By Emmanuelle Sánchez-Monin
A few days ago, a community in Masaya, Nicaragua, opened the doors of its new Community Children’s Center or CICO. This building is the first of 40 centers expected to open before February 2013 in various poor neighborhoods around the country. These centers are the most tangible and eagerly-awaited product (but not the most important) of a new phase of the Urban Welfare Program for Children in Extreme Poverty. It’s a time of great joy, as the Nicaraguan Ministry of Family has dreamed of this Program for over three years. I’ll admit that it’s also a moment of satisfaction for me, for having been a part of this initiative, for having offered an idea or two, and (hopefully!) for not having hindered the process of filling the first CICO with girls and boys.
For the past fourteen years, in more than seven hundred spaces known as CICOs, community educators have served the children of Nicaragua’s poorest districts. I’ve been in love with this country for the same number of years, after coming here for the first time in 1998 to oversee what was then called the Comprehensive Child Care Program in Nicaragua (PAININ). I’m telling you this so that you’ll forgive me if my writing reveals more emotion than should be allowed in my role as an IDB project supervisor, which is supposedly a more objective and somewhat detached role. Oh well, after all, the IDB slogan is “We are more than a bank.”

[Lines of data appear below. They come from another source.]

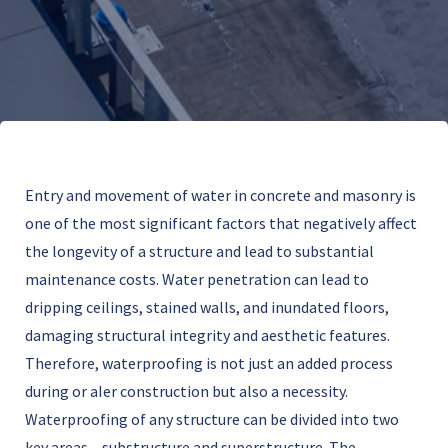
Entry and movement of water in concrete and masonry is
one of the most significant factors that negatively affect
the longevity of a structure and lead to substantial
maintenance costs. Water penetration can lead to
dripping ceilings, stained walls, and inundated floors,
damaging structural integrity and aesthetic features.
Therefore, waterproofing is not just an added process
during or aIer construction but also a necessity.
Waterproofing of any structure can be divided into two
key areas – substructure and superstructure. The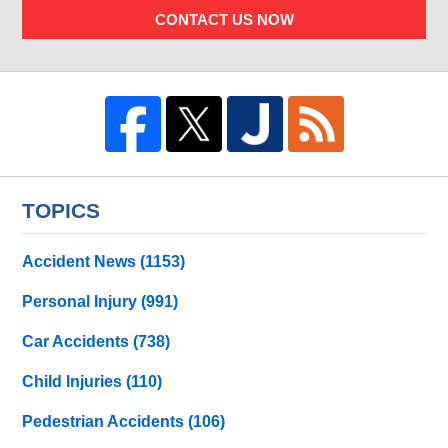
CONTACT US NOW
TOPICS
Accident News
(1153)
Personal Injury
(991)
Car Accidents
(738)
Child Injuries
(110)
Pedestrian Accidents
(106)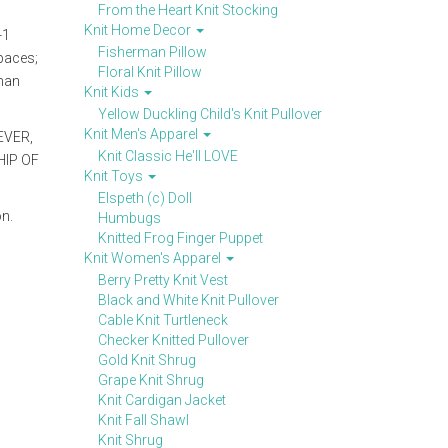
From the Heart Knit Stocking
Knit Home Decor
-1
Fisherman Pillow
spaces;
Floral Knit Pillow
ghan
Knit Kids
Yellow Duckling Child's Knit Pullover
Knit Men's Apparel
EVER,
Knit Classic He'll LOVE
IP OF
Knit Toys
Elspeth (c) Doll
on.
Humbugs
Knitted Frog Finger Puppet
Knit Women's Apparel
Berry Pretty Knit Vest
Black and White Knit Pullover
Cable Knit Turtleneck
Checker Knitted Pullover
Gold Knit Shrug
Grape Knit Shrug
Knit Cardigan Jacket
Knit Fall Shawl
Knit Shrug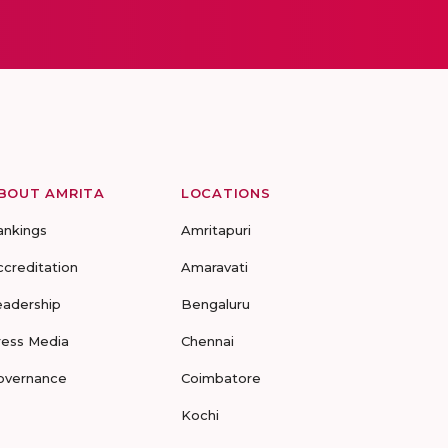
BOUT AMRITA
LOCATIONS
ankings
Amritapuri
ccreditation
Amaravati
eadership
Bengaluru
ress Media
Chennai
overnance
Coimbatore
Kochi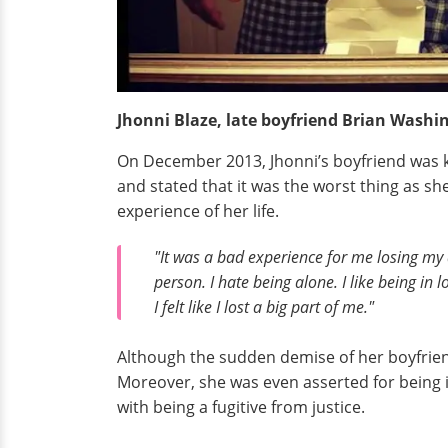
Jhonni Blaze, late boyfriend Brian Wash
On December 2013, Jhonni’s boyfriend was kil
and stated that it was the worst thing as she
experience of her life.
"It was a bad experience for me losing my d
person. I hate being alone. I like being in
I felt like I lost a big part of me."
Although the sudden demise of her boyfrien
Moreover, she was even asserted for being 
with being a fugitive from justice.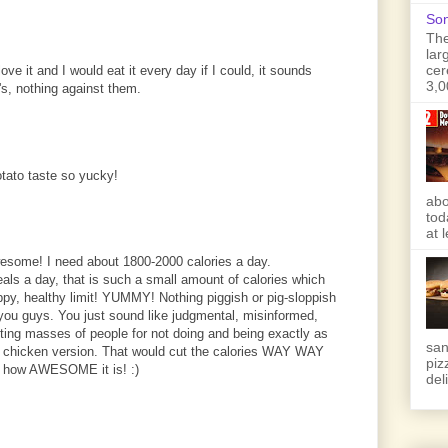
Son
The
lar
cer
ove it and I would eat it every day if I could, it sounds
3,0
's, nothing against them.
otato taste so yucky!
abo
tod
at 
awesome! I need about 1800-2000 calories a day.
als a day, that is such a small amount of calories which
ppy, healthy limit! YUMMY! Nothing piggish or pig-sloppish
 you guys. You just sound like judgmental, misinformed,
lting masses of people for not doing and being exactly as
san
led chicken version. That would cut the calories WAY WAY
piz
e how AWESOME it is! :)
deli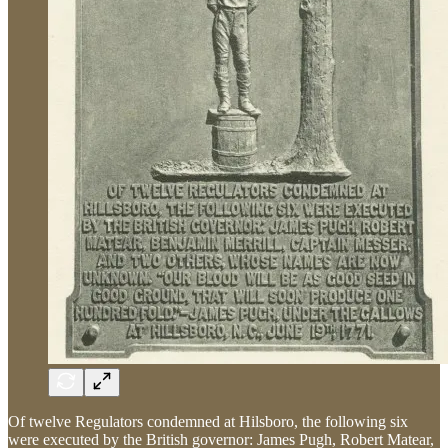
Of twelve Regulators condemned at Hilsboro, the following six
were executed by the British governor: James Pugh, Robert Matear,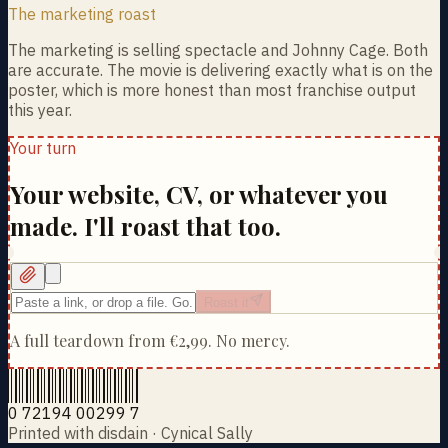
The marketing roast
The marketing is selling spectacle and Johnny Cage. Both
are accurate. The movie is delivering exactly what is on the
poster, which is more honest than most franchise output
this year.
Your turn
Your website, CV, or whatever you
made. I'll roast that too.
Roast it
A full teardown from
€2,99
. No mercy.
0 72194 00299 7
Printed with disdain · Cynical Sally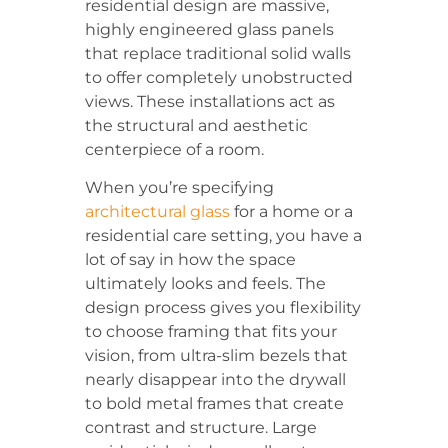
residential design are massive,
highly engineered glass panels
that replace traditional solid walls
to offer completely unobstructed
views. These installations act as
the structural and aesthetic
centerpiece of a room.
When you’re specifying
architectural glass
for a home or a
residential care setting, you have a
lot of say in how the space
ultimately looks and feels. The
design process gives you flexibility
to choose framing that fits your
vision, from ultra-slim bezels that
nearly disappear into the drywall
to bold metal frames that create
contrast and structure. Large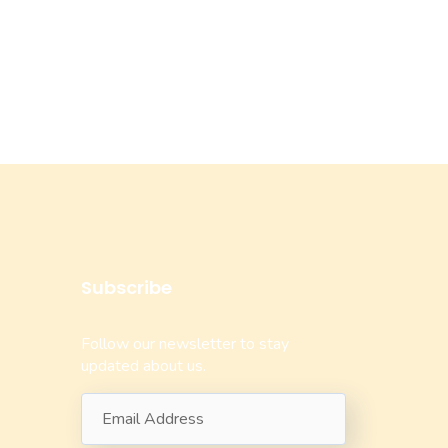
Subscribe
Follow our newsletter to stay
updated about us.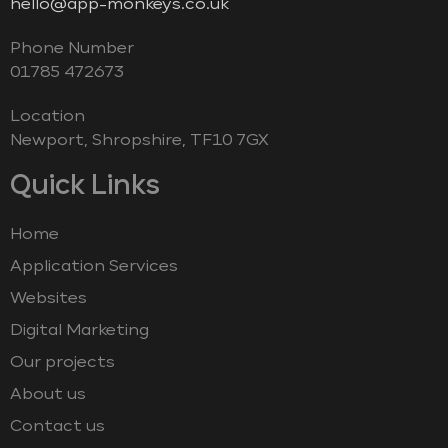
hello@app-monkeys.co.uk
Phone Number
‭01785 472673‬
Location
Newport, Shropshire, TF10 7GX
Quick Links
Home
Application Services
Websites
Digital Marketing
Our projects
About us
Contact us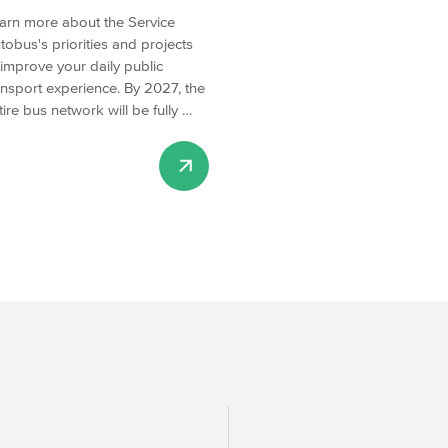
arn more about the Service
tobus's priorities and projects
 improve your daily public
ansport experience. By 2027, the
tire bus network will be fully …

What gets me excited today is to see how the communities themselves own and have a sense of ownership over the CICOs. I want to share a story that illustrates a much more complex issue, which is that of belonging and cultural relevance. At the Masaya CICO, the community’s enthusiasm suddenly took shape when deciding on the decoration of the walls. At its own initiative, the neighborhood’s parent committee sought help from a dad who offered his artistic talents. He painted a bird, but not just any bird—it was the beautiful guardabarranco. He also painted a flower, the dazzling sacuanjoche or plumeria and a landscape with the familiar and imposing Momotombo volcano. For the girls and boys of that CICO, the bird and the flower are familiar elements from their surroundings. As such, they remind them on a daily basis that just by opening their eyes to the world around them, they can find experiences that tell them who they are, and with that firm foundation of trust, be able to get wherever they want to go. That feeling of belonging is essential to generating self-esteem and building other strengths (emotional, physical and cognitive, to name a few).
Did we really get all of that from a flower and a bird? Well, yes. With apologies to Winnie the Pooh, I think the program should be proud that the little bear failed to make an appearance that day. What a joy that the children of Masaya can take their first steps away from home at the CICO, surrounded by signs reminding them that what’s theirs counts for a lot and that they’re taught to appreciate it and themselves!
Emmanuelle Sánchez-Monin is the lead specialist at the Division of Social Protection and Health and works at the Bank’s offices in Nicaragua.